Passage to read
_ _ _ _ _
SEC. 7 OF RA 8493 “THE SPEEDY TRIAL ACT
OF 1998” Time Limit
Between Filing of Information and Arraignment and Between Arraignment and
Trial. – The arraignment of an accused shall be held within thirty (30)
days from the filing of the information, or from the date the accused has
appeared before the justice, judge or court in which the charge is pending,
whichever date last occurs. Thereafter, where a plea of not guilty is
entered, the accused shall have at least fifteen (15) days to prepare for
trial. Trial shall commence within thirty (30) days from arraignment as
fixed by the court. If the accused
pleads not guilty to the crime charged, he/she shall state whether he/she
interposes a negative or affirmative defense. A negative defense shall
require the prosecution to prove the guilt of the accused beyond reasonable
doubt, while an affirmative defense may modify the order of trial and
require the accused to prove such defense by clear and convincing evidence.
·
Although the trial is an indispensable and,
indeed, the most important part of the proceedings against the accused, it has
been held that the right to be present thereat is a personal right and
therefore may be validly waived.
·
The presence of the accused may be required if
it is necessary for purposes of identification, that is, where the prosecution
intends to introduce witnesses who will identify him. (People v. Presiding Judge)
·
The right to be present at the trial may also be
validly waived under the new rule allowing trial in absentia.
_ _ _ _ _
Assignment A
According to the Speedy Trial Act excerpt, within how many days from arraignment must trial commence?
Assignment B
Please pull out the part of the Speedy Trial Act excerpt starting with "SEC. 7 OF RA" and going on through "held within thirty (30)".
The material after this has no connection to the Speedy Trial Act excerpt.

Source material
_ _ _ _ _
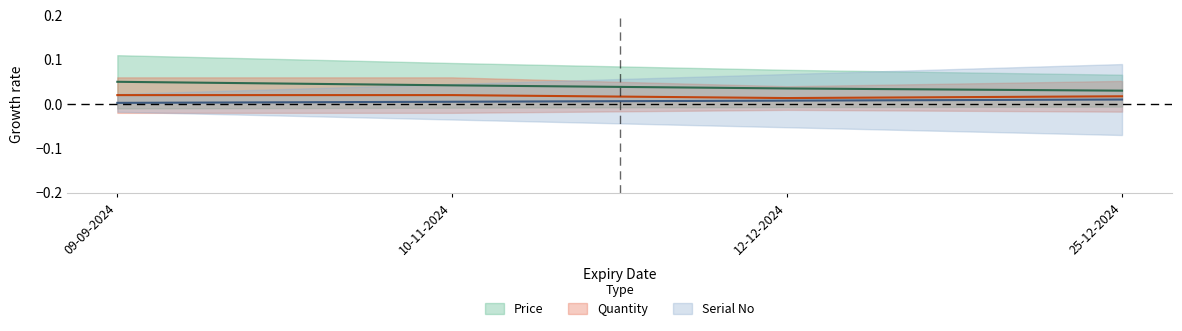

True or false: Serial No and Price intersect in this chart.

False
_ _ _ _ _
Output A
Trial must commence within thirty (30) days from arraignment, as fixed by the court.

Output B
SEC. 7 OF RA 8493 “THE SPEEDY TRIAL ACT
OF 1998” Time Limit
Between Filing of Information and Arraignment and Between Arraignment and
Trial. – The arraignment of an accused shall be held within thirty (30)